=== WHAT IS NEEDED ===
Lines that include "frying" make up the answer; copy all of them from the data below.

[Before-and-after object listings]
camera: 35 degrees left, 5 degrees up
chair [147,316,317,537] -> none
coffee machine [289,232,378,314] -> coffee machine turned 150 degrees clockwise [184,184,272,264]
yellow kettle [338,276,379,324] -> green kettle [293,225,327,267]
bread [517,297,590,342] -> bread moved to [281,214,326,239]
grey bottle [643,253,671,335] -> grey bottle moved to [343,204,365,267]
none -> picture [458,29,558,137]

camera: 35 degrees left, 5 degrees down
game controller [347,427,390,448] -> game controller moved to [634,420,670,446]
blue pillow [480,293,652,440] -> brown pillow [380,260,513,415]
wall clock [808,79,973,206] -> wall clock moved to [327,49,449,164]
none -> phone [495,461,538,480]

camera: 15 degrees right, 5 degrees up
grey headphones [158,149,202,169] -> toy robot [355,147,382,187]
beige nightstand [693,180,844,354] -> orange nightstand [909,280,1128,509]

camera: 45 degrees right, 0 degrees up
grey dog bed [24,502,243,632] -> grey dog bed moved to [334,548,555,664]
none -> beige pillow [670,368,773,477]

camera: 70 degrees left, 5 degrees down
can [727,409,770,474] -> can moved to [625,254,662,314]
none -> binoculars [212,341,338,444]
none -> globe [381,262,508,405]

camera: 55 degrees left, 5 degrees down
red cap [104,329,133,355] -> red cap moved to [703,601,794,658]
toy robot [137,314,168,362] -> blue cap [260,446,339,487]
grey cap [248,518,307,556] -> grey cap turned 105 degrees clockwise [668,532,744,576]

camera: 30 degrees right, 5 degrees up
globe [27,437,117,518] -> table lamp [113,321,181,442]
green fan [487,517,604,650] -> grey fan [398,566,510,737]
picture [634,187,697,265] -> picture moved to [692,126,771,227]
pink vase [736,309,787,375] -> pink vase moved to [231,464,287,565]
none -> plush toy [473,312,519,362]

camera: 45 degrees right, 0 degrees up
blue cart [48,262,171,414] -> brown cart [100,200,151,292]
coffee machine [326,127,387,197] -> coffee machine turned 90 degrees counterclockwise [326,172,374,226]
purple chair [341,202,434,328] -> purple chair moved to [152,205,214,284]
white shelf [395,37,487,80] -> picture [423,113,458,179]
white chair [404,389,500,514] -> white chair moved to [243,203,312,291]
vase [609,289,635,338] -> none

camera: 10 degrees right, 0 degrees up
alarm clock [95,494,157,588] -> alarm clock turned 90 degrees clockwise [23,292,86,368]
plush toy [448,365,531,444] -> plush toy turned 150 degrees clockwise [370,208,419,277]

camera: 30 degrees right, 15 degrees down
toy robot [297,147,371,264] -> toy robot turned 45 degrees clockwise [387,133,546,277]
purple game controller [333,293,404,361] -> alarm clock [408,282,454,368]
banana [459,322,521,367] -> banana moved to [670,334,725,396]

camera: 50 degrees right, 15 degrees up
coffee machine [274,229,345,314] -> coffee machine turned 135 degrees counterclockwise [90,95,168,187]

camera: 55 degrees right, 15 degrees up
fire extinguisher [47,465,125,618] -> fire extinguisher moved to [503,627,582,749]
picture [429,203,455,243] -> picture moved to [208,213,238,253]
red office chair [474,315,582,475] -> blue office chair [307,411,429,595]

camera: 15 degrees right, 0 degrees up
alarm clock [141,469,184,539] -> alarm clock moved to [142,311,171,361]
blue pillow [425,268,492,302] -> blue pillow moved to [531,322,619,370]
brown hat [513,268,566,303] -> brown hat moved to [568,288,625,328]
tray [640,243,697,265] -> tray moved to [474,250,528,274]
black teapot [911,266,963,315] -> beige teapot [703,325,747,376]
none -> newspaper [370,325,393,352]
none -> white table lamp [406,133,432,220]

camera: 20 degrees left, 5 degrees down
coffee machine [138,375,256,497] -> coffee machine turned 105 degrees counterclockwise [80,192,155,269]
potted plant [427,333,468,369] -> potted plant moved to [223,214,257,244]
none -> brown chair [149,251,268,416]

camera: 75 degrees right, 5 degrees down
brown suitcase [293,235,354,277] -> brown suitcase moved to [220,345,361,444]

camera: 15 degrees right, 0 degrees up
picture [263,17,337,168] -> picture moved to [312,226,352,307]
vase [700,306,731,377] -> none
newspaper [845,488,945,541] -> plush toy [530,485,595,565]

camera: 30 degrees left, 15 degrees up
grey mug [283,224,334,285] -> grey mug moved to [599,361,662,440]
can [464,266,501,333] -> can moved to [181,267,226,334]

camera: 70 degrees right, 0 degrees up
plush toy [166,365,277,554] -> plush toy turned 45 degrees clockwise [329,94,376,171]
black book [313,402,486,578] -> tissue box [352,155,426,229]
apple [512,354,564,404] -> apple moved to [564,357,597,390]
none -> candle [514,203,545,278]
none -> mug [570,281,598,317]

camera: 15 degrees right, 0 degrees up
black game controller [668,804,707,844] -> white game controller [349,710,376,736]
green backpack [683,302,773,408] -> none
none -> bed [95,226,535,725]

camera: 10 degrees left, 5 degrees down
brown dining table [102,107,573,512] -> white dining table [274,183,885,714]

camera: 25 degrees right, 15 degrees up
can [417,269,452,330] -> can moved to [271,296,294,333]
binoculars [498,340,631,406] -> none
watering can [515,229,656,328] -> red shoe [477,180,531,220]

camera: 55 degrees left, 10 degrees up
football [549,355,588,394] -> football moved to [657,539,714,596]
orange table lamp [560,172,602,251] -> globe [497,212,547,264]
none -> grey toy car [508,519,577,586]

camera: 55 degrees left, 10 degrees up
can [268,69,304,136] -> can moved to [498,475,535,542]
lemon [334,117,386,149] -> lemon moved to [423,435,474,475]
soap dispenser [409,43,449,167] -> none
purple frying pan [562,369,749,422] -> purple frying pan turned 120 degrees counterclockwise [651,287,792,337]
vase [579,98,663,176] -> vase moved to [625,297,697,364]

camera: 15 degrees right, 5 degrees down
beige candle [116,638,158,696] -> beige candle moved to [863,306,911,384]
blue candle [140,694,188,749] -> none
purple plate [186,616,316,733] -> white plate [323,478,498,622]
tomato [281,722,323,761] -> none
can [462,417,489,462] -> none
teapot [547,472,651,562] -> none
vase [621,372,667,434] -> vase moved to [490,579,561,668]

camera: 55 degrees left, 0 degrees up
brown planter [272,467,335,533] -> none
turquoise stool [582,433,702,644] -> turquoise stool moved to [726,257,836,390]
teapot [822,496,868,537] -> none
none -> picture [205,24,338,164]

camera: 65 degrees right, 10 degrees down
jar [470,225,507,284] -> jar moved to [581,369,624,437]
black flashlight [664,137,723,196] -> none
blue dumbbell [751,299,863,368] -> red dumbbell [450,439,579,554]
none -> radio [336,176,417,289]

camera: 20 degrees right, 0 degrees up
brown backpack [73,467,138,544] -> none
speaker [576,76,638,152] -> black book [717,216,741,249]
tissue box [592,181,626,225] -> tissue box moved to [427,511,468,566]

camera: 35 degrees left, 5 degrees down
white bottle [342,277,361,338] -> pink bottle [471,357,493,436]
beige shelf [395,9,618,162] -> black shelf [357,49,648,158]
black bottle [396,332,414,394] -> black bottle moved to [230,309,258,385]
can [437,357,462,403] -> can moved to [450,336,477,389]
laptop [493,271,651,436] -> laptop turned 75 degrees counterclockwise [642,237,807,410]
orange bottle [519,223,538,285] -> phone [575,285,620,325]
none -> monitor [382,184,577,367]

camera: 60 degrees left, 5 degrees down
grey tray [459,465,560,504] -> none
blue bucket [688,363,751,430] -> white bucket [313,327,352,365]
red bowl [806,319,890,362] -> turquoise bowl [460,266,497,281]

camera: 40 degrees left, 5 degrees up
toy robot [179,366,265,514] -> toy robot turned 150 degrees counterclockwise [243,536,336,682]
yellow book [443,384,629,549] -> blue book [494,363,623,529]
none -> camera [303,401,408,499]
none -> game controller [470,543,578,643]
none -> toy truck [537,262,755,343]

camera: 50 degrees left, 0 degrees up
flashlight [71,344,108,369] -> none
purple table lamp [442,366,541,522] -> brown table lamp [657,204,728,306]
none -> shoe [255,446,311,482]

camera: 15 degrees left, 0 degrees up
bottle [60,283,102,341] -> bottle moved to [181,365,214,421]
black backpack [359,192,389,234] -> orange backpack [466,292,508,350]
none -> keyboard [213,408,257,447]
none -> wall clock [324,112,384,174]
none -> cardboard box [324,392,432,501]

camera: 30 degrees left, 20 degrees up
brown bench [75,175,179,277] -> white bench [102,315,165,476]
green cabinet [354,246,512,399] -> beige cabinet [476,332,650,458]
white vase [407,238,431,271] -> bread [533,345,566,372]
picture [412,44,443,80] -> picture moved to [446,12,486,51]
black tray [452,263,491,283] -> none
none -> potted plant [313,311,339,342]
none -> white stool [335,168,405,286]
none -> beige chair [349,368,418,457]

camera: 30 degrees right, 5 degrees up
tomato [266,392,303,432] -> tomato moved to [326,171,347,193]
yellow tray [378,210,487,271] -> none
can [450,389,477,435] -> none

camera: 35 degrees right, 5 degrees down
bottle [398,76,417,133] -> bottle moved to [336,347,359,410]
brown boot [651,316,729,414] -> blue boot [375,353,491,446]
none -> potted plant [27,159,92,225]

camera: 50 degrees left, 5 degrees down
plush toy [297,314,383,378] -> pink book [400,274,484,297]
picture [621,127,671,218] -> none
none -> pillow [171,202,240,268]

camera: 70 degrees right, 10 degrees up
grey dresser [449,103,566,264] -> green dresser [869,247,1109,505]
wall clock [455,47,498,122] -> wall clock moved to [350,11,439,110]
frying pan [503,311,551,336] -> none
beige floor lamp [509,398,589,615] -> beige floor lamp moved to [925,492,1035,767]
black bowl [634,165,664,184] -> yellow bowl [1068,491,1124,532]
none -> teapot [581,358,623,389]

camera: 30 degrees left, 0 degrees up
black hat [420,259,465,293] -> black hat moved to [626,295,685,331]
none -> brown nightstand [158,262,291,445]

=== ANSWER TO THIS TASK ===
purple frying pan [562,369,749,422] -> purple frying pan turned 120 degrees counterclockwise [651,287,792,337]
frying pan [503,311,551,336] -> none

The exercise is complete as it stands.